RichezeRicheze | © Sirotti

Quel type de braquet utilises-tu dans un sprint comme hier ?

Déjà, c’était un sprint assez dur et j’utilisais un 53-13 ou 53-12 pour passer les pourcentages. Quand c’est plus plat, j’utilise plus un 53-11.

Tu préfères une arrivée comme hier ou complètement plate ?

Les deux. Le sprint d’hier demandait un peu plus de force et il se fait en général à la pédale alors qu’un sprint plus plat demande un peu plus de tactique pour sortir au bon moment et ça ne se fait pas complètement à la pédale pour moi. Les deux me plaisent bien, mais c’est plus facile quand c’est plat.
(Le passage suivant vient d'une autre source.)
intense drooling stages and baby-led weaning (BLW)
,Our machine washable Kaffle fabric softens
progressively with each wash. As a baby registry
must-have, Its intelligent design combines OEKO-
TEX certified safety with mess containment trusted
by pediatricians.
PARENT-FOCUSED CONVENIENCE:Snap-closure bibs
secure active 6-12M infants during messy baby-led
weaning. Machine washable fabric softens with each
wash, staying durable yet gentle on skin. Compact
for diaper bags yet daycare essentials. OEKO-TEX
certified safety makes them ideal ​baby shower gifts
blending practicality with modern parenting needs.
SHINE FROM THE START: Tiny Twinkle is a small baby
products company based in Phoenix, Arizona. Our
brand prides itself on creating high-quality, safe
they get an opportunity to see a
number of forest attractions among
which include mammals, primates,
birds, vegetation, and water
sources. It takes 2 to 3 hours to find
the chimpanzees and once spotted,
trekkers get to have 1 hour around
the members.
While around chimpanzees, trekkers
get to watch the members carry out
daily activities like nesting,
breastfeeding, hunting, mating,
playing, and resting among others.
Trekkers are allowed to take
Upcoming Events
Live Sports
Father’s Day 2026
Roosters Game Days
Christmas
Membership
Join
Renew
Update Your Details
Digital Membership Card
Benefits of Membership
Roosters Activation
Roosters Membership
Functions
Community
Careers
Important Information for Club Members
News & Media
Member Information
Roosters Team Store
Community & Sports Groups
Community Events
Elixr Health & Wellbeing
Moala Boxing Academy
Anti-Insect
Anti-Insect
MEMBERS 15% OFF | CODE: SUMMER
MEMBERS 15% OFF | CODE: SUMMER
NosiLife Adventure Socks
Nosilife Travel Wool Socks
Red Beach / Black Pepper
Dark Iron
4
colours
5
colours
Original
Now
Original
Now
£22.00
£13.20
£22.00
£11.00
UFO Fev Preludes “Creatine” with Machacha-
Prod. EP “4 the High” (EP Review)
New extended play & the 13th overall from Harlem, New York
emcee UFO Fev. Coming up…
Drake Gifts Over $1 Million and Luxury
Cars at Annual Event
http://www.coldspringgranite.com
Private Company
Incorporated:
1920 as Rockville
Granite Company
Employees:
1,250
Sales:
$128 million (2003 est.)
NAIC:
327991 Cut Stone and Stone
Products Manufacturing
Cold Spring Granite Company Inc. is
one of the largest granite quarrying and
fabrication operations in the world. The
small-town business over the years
Combien de temps vas-tu continuer à être coureur professionnel ?

Il me reste deux années encore normalement.

Tu penses que c’est un travail dangereux ?

Bien sûr, les courses de vélo, c’est dangereux, mais bon, c’est notre travail, voilà, moi, soit je prépare les sprints, soit je suis dans le gruppetto. Mais oui, en général, le cyclisme est dangereux.

Et tu penses qu’il y a, dans le peloton et dans les sprints en particulier, des coureurs plus dangereux que d’autres ?

Non, non, bien sûr, c’est dangereux parce qu’il y a les équipes de sprinters et les équipes des leaders au classement général qui se portent à l’avant du peloton. Évidemment, c’est plus compliqué pour se placer, ça rajoute de la tension, mais je respecte cela.